Taliban fighters and their supporters rallied across Afghanistan to celebrate the end of 20 years of foreign military presence on Tuesday, pledging to implement strict Islamic rule, as ordinary Afghans, many of them bewildered and scared, grappled with the uncertain future ahead. Senior figures in the Islamist movement posed in front of a C-130 transport plane at the Kabul airport, the hub of a chaotic U.S.-led evacuation operation in recent days.
“We hope that Afghanistan will not be invaded again, that it will be rebuilt, remain independent, and that a holy Islamic system will rule,” Taliban spokesman Zabiullah Mujahid said, as uniformed fighters in modern combat gear knelt on the tarmac and chanted “Allahu akbar,” or “God is great.”
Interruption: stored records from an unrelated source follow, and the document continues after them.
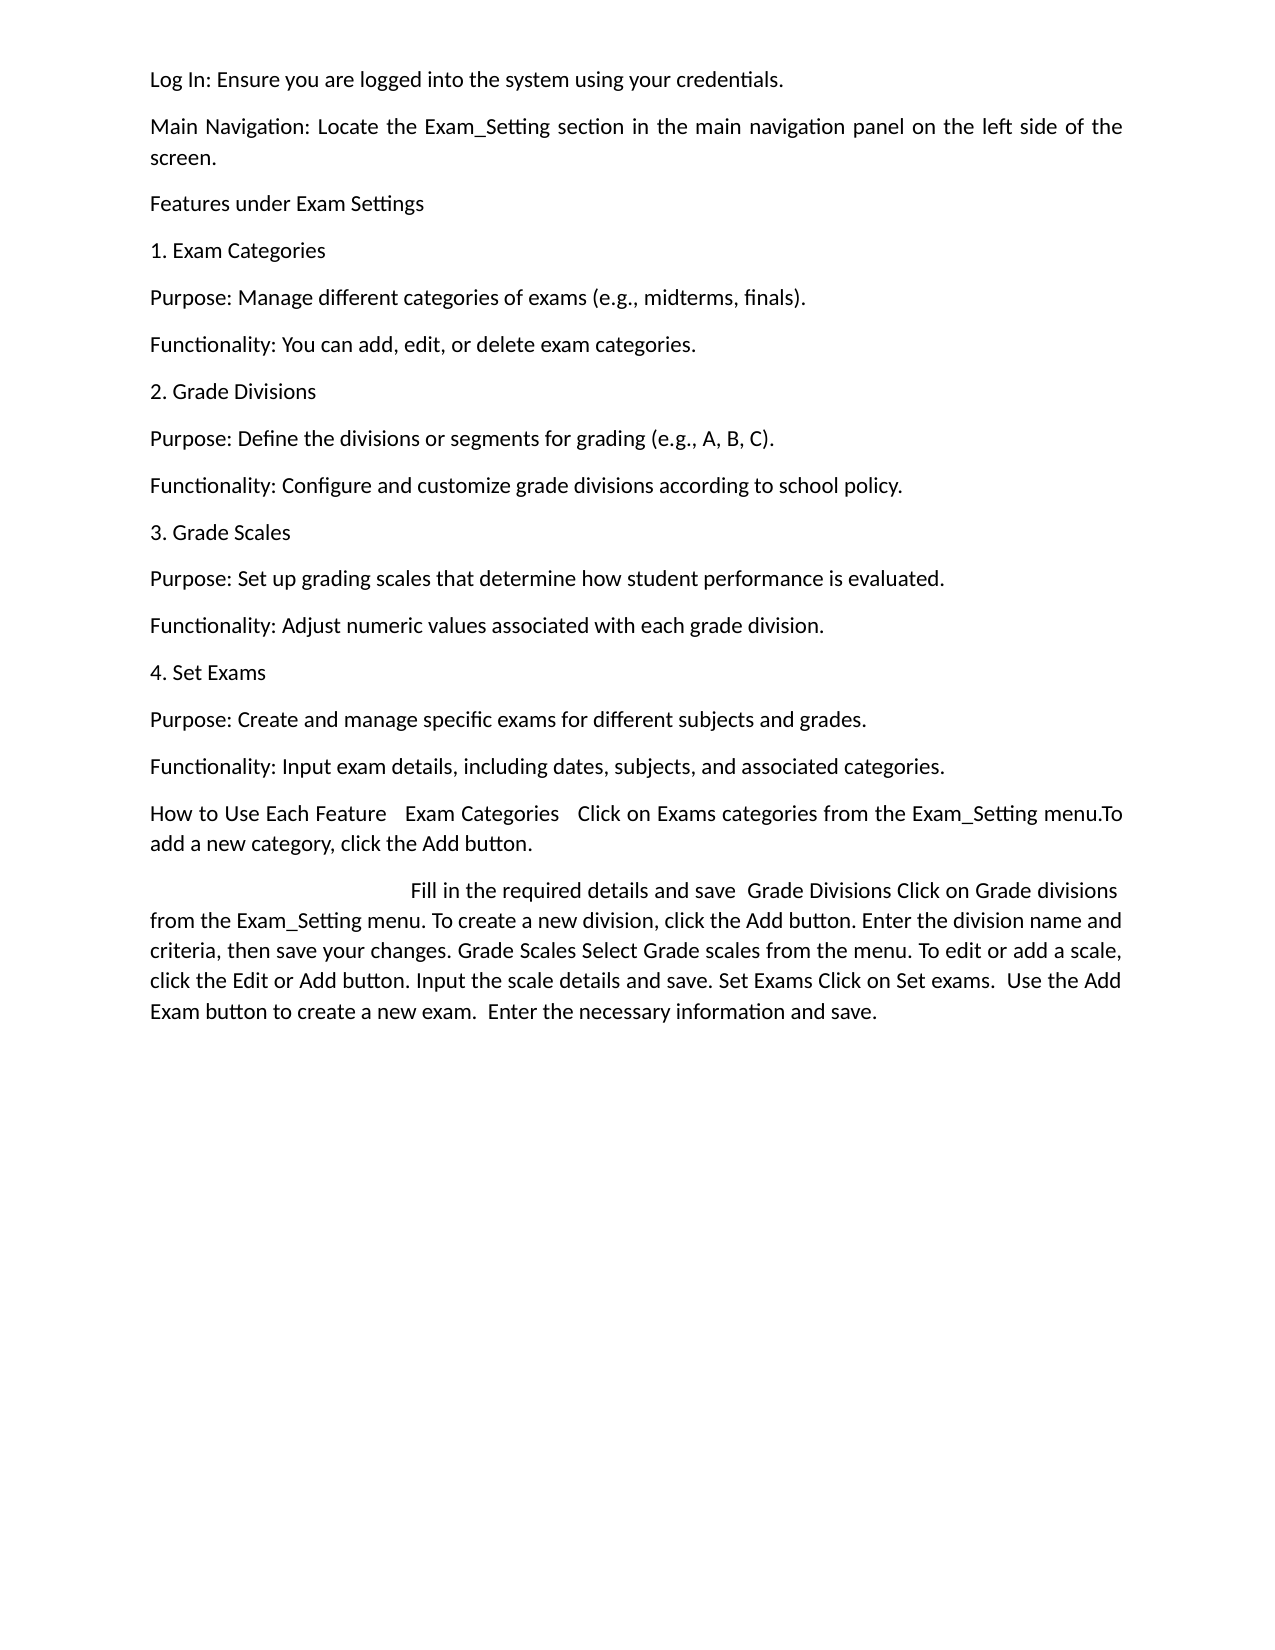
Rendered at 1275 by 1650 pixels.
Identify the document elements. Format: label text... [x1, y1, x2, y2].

text 1. Exam Categories [150, 236, 1125, 264]
text Functionality: You can add, edit, or delete exam categories. [150, 330, 1125, 358]
text Main Navigation: Locate the Exam_Setting section in the main navigation panel on the left side of the screen. [150, 112, 1125, 171]
text Features under Exam Settings [150, 189, 1125, 218]
text Functionality: Adjust numeric values associated with each grade division. [150, 611, 1125, 639]
text Purpose: Define the divisions or segments for grading (e.g., A, B, C). [150, 424, 1125, 452]
text Log In: Ensure you are logged into the system using your credentials. [150, 66, 1125, 94]
text Functionality: Input exam details, including dates, subjects, and associated categories. [150, 752, 1125, 780]
text Functionality: Configure and customize grade divisions according to school policy. [150, 471, 1125, 499]
text Purpose: Create and manage specific exams for different subjects and grades. [150, 705, 1125, 733]
text How to Use Each Feature Exam Categories Click on Exams categories from the Exam_Setting menu.To add a new category, click the Add button. [150, 799, 1125, 857]
text 2. Grade Divisions [150, 377, 1125, 405]
text Purpose: Manage different categories of exams (e.g., midterms, finals). [150, 283, 1125, 311]
text 4. Set Exams [150, 658, 1125, 686]
text Fill in the required details and save Grade Divisions Click on Grade divisions from the Exam_Setting menu. To create a new division, click the Add button. Enter the division name and criteria, then save your changes. Grade Scales Select Grade scales from the menu. To edit or add a scale, click the Edit or Add button. Input the scale details and save. Set Exams Click on Set exams. Use the Add Exam button to create a new exam. Enter the necessary information and save. [150, 876, 1125, 1025]
text Purpose: Set up grading scales that determine how student performance is evaluated. [150, 564, 1125, 593]
text 3. Grade Scales [150, 518, 1125, 546]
The Taliban returned to Kabul as a result of a successful 20-year insurgency that left tens of thousands of people dead. The group has already received congratulations for its comeback from scores of Islamist movements around the world, including those that Washington classifies as terrorist.
The Taliban said the gathering discussed “Forming the new Islamic government in the country,” but didn’t provide details.
Though the Taliban committed to seek a peaceful settlement for Afghanistan in the February 2020 agreement signed with the Trump administration in Doha, Qatar, the Islamist movement overthrew the Afghan republic by military force on Aug. 15-though American troops still remained in the country.
For the past two weeks, Taliban units deployed in an uneasy cooperation with U.S. troops around the Kabul airport as Washington and its allies flew out some 122,000 foreign citizens and Afghans who feared persecution by the country’s new rulers.
The Taliban also have to contend with the threat posed by the more radical Islamic State, which carried out last week one of the deadliest terrorist attacks of the war, killing 13 U.S. troops and some 200 Afghans.